- **TASK DIRECTIONS**:
Go through the records and set each one down exactly, skipping any picture.

(Dataset entries)
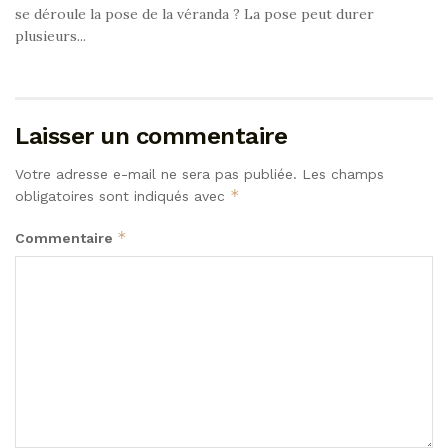
se déroule la pose de la véranda ? La pose peut durer
plusieurs...
Laisser un commentaire
Votre adresse e-mail ne sera pas publiée.
Les champs
*
obligatoires sont indiqués avec
*
Commentaire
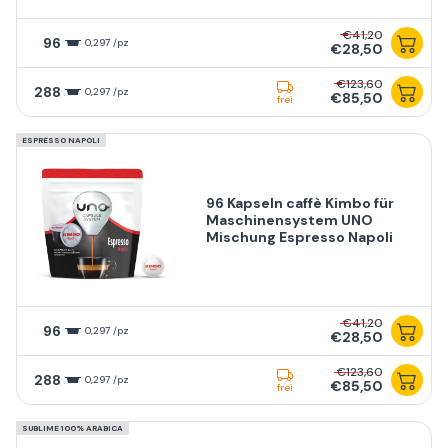
€41,20
96
0,297 /pz
€28,50
€123,60
288
0,297 /pz
€85,50
frei
ESPRESSO NAPOLI
96 Kapseln caffè Kimbo für
Maschinensystem UNO
Mischung Espresso Napoli
€41,20
96
0,297 /pz
€28,50
€123,60
288
0,297 /pz
€85,50
frei
SUBLIME 100% ARABICA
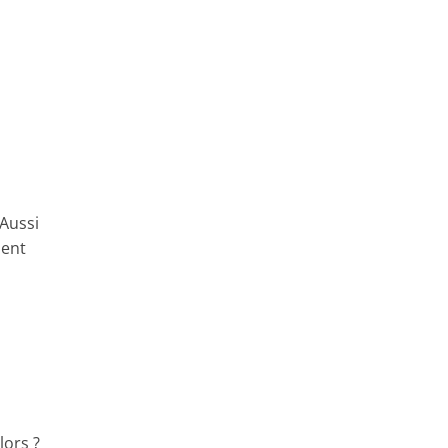
 Aussi
ment
lors ?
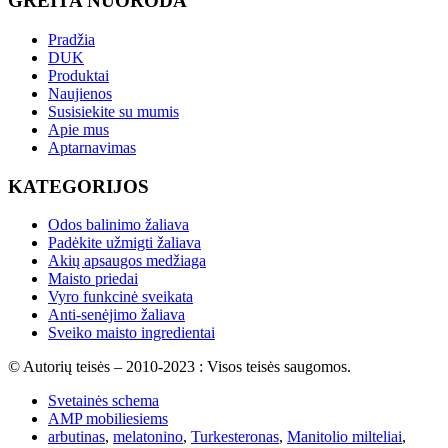
GREITA NUORODA
Pradžia
DUK
Produktai
Naujienos
Susisiekite su mumis
Apie mus
Aptarnavimas
KATEGORIJOS
Odos balinimo žaliava
Padėkite užmigti žaliava
Akių apsaugos medžiaga
Maisto priedai
Vyro funkcinė sveikata
Anti-senėjimo žaliava
Sveiko maisto ingredientai
© Autorių teisės – 2010-2023 : Visos teisės saugomos.
Svetainės schema
AMP mobiliesiems
arbutinas
,
melatonino
,
Turkesteronas
,
Manitolio milteliai
,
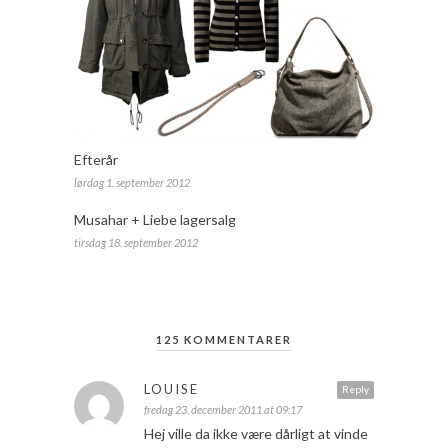
Efterår
lørdag 1. september 2012
Musahar + Liebe lagersalg
tirsdag 18. september 2012
125 KOMMENTARER
LOUISE
Reply
fredag 23. december 2011 at 09:17
Hej ville da ikke være dårligt at vinde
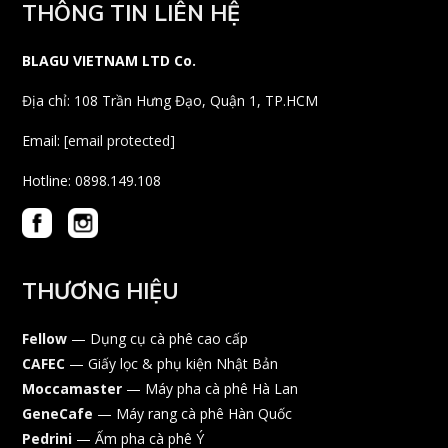
THÔNG TIN LIÊN HỆ
BLAGU VIETNAM LTD Co.
Địa chỉ: 108 Trần Hưng Đạo, Quận 1, TP.HCM
Email:
[email protected]
Hotline: 0898.149.108
THƯƠNG HIỆU
Fellow
— Dụng cụ cà phê cao cấp
CAFEC
— Giấy lọc & phụ kiện Nhật Bản
Moccamaster
— Máy pha cà phê Hà Lan
GeneCafe
— Máy rang cà phê Hàn Quốc
Pedrini
— Ấm pha cà phê Ý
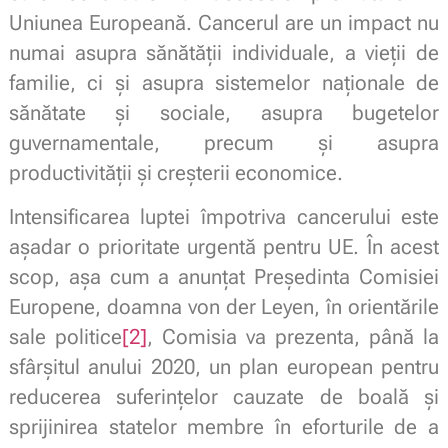
Uniunea Europeană. Cancerul are un impact nu
numai asupra sănătății individuale, a vieții de
familie, ci și asupra sistemelor naționale de
sănătate și sociale, asupra bugetelor
guvernamentale, precum și asupra
productivității și creșterii economice.
Intensificarea luptei împotriva cancerului este
așadar o prioritate urgentă pentru UE. În acest
scop, așa cum a anunțat Președinta Comisiei
Europene, doamna von der Leyen, în orientările
sale politice
[2]
, Comisia va prezenta, până la
sfârșitul anului 2020, un plan european pentru
reducerea suferințelor cauzate de boală și
sprijinirea statelor membre în eforturile de a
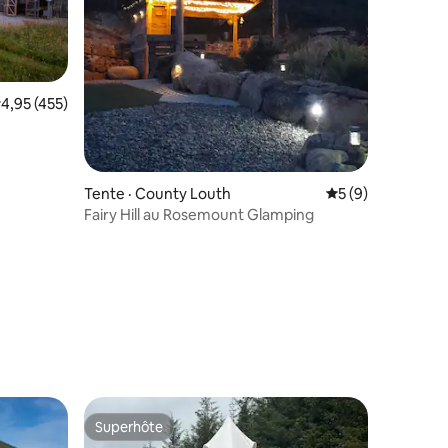
ote moyenne de 4,95 sur 5, 455 commentaires
4,95 (455)
Tente · County Louth
Note moyenne de 
5 (9)
Fairy Hill au Rosemount Glamping
Superhôte
Superhôte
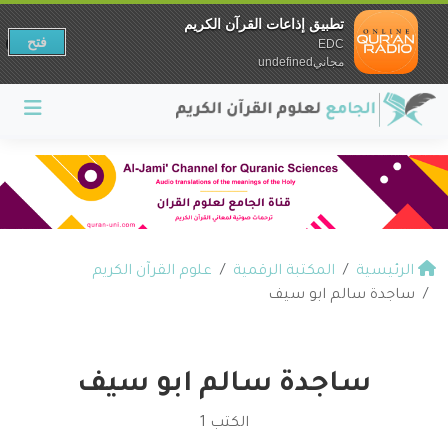
تطبيق إذاعات القرآن الكريم
فتح
EDC
مجانيundefined
الرئيسية
المكتبة الرقمية
علوم القرآن الكريم
ساجدة سالم ابو سيف
ساجدة سالم ابو سيف
الكتب 1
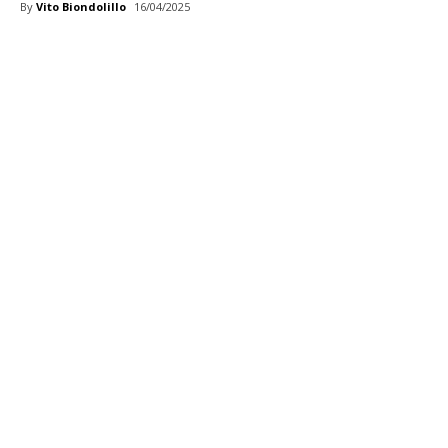
By
Vito Biondolillo
16/04/2025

- **ANSWER AREA**:
se déroule la pose de la véranda ? La pose peut durer
plusieurs...
Laisser un commentaire
Votre adresse e-mail ne sera pas publiée.
Les champs
*
obligatoires sont indiqués avec
*
Commentaire
€41,20
96
0,297 /pz
€28,50
€123,60
288
0,297 /pz
€85,50
frei
ESPRESSO NAPOLI
96 Kapseln caffè Kimbo für
Maschinensystem UNO
Mischung Espresso Napoli
€41,20
96
0,297 /pz
€28,50
€123,60
288
0,297 /pz
€85,50
frei
SUBLIME 100% ARABICA
 Aussi
ment
lors ?
GREITA NUORODA
Pradžia
DUK
Produktai
Naujienos
Susisiekite su mumis
Apie mus
Aptarnavimas
KATEGORIJOS
Odos balinimo žaliava
Padėkite užmigti žaliava
Akių apsaugos medžiaga
Maisto priedai
Vyro funkcinė sveikata
Anti-senėjimo žaliava
Sveiko maisto ingredientai
© Autorių teisės – 2010-2023 : Visos teisės saugomos.
Svetainės schema
AMP mobiliesiems
arbutinas
,
melatonino
,
Turkesteronas
,
Manitolio milteliai
,
Efterår
lørdag 1. september 2012
Musahar + Liebe lagersalg
tirsdag 18. september 2012
125 KOMMENTARER
LOUISE
Reply
fredag 23. december 2011 at 09:17
Hej ville da ikke være dårligt at vinde
THÔNG TIN LIÊN HỆ
BLAGU VIETNAM LTD Co.
Địa chỉ: 108 Trần Hưng Đạo, Quận 1, TP.HCM
Email:
[email protected]
Hotline: 0898.149.108
THƯƠNG HIỆU
Fellow
— Dụng cụ cà phê cao cấp
CAFEC
— Giấy lọc & phụ kiện Nhật Bản
Moccamaster
— Máy pha cà phê Hà Lan
GeneCafe
— Máy rang cà phê Hàn Quốc
Pedrini
— Ấm pha cà phê Ý
Uniunea Europeană. Cancerul are un impact nu
numai asupra sănătății individuale, a vieții de
familie, ci și asupra sistemelor naționale de
sănătate și sociale, asupra bugetelor
guvernamentale, precum și asupra
productivității și creșterii economice.
Intensificarea luptei împotriva cancerului este
așadar o prioritate urgentă pentru UE. În acest
scop, așa cum a anunțat Președinta Comisiei
Europene, doamna von der Leyen, în orientările
sale politice
[2]
, Comisia va prezenta, până la
sfârșitul anului 2020, un plan european pentru
reducerea suferințelor cauzate de boală și
sprijinirea statelor membre în eforturile de a
ote moyenne de 4,95 sur 5, 455 commentaires
4,95 (455)
Tente · County Louth
Note moyenne de 
5 (9)
Fairy Hill au Rosemount Glamping
Superhôte
Superhôte
تطبيق إذاعات القرآن الكريم
فتح
EDC
مجانيundefined
الرئيسية
المكتبة الرقمية
علوم القرآن الكريم
ساجدة سالم ابو سيف
ساجدة سالم ابو سيف
الكتب 1
By
Vito Biondolillo
16/04/2025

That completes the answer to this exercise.